▶ **What to produce**:
Your response should reproduce every line of the entries that contains the word "Profile".

▶ **The input**:
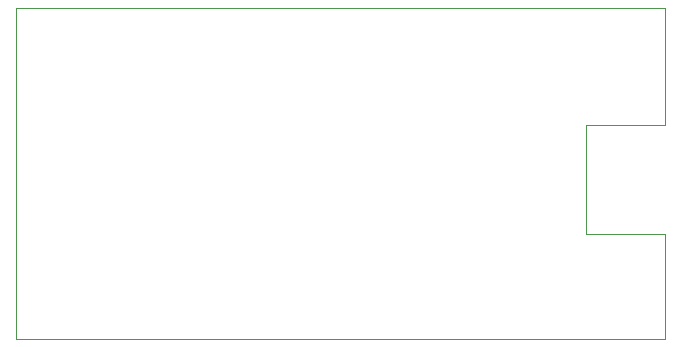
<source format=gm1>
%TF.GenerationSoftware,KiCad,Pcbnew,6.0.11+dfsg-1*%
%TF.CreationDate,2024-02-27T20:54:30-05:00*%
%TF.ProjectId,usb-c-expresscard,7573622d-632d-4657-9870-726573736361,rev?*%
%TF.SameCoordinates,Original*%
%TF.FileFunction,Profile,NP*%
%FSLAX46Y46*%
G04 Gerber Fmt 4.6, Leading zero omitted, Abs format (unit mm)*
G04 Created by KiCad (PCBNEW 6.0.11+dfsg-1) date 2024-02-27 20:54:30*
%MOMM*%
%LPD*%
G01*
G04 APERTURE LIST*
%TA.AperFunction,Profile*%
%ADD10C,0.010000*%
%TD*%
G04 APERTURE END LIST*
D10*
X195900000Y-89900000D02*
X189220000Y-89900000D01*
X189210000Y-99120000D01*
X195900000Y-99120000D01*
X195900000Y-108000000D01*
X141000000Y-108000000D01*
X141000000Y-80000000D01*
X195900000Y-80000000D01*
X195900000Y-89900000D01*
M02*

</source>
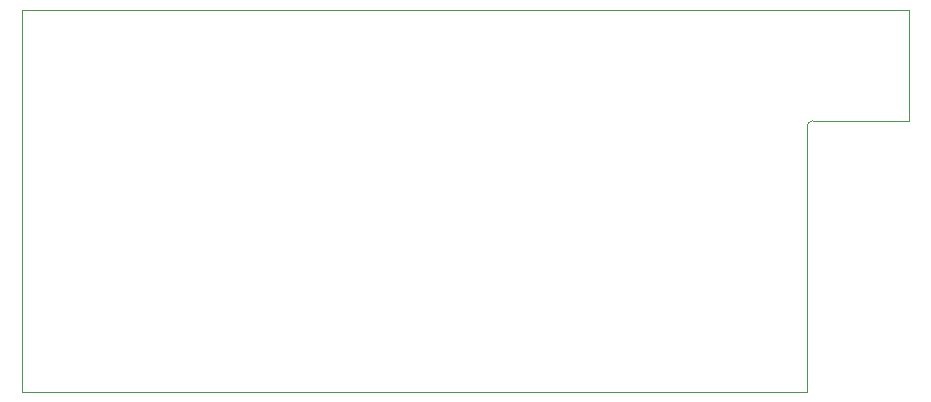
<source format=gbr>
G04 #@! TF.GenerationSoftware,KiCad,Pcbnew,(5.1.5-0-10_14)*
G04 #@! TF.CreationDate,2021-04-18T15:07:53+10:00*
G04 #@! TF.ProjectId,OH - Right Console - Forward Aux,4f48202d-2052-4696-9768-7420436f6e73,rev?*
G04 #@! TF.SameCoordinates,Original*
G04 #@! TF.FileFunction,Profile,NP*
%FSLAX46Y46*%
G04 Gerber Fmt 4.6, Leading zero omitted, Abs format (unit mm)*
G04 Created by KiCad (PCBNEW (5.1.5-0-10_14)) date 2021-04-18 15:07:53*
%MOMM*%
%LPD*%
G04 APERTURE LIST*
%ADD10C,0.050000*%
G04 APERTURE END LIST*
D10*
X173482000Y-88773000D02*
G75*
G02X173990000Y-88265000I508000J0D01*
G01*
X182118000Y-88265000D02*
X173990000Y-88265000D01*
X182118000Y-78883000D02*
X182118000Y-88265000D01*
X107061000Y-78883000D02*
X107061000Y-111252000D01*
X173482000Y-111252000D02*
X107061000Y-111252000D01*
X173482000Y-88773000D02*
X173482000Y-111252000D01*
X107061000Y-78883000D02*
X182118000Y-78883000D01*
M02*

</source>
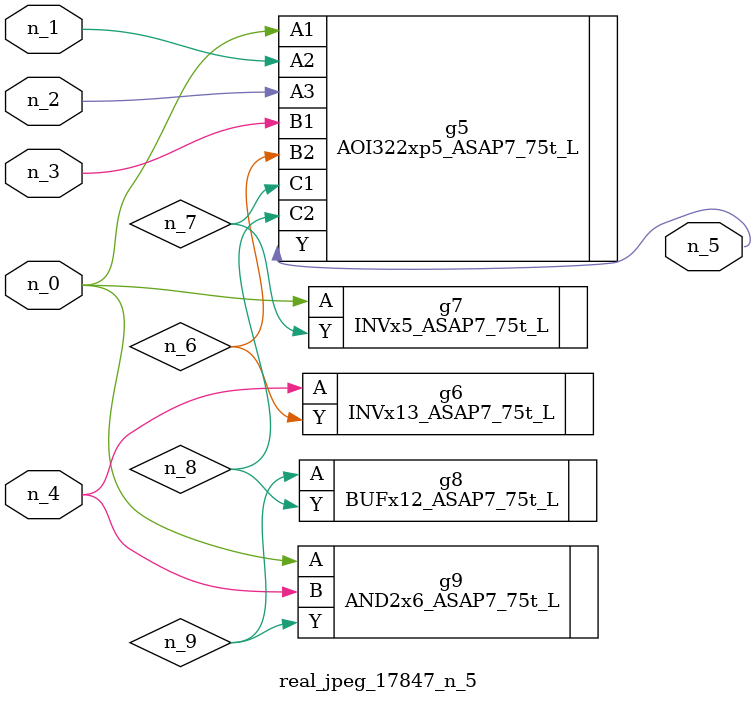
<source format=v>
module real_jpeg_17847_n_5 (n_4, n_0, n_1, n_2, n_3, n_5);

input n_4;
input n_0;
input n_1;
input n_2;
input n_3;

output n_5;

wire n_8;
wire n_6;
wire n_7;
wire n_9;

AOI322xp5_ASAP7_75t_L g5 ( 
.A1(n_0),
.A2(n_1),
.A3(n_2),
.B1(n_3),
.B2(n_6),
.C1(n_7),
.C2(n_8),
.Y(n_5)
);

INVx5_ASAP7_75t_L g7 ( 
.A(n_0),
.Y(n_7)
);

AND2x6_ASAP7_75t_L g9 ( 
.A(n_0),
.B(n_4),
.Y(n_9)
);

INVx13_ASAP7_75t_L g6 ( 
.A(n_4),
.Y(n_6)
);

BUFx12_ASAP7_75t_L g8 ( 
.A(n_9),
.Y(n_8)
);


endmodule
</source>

▶ **Response to this task**:
%TF.FileFunction,Profile,NP*%
%TA.AperFunction,Profile*%
G04 #@! TF.FileFunction,Profile,NP*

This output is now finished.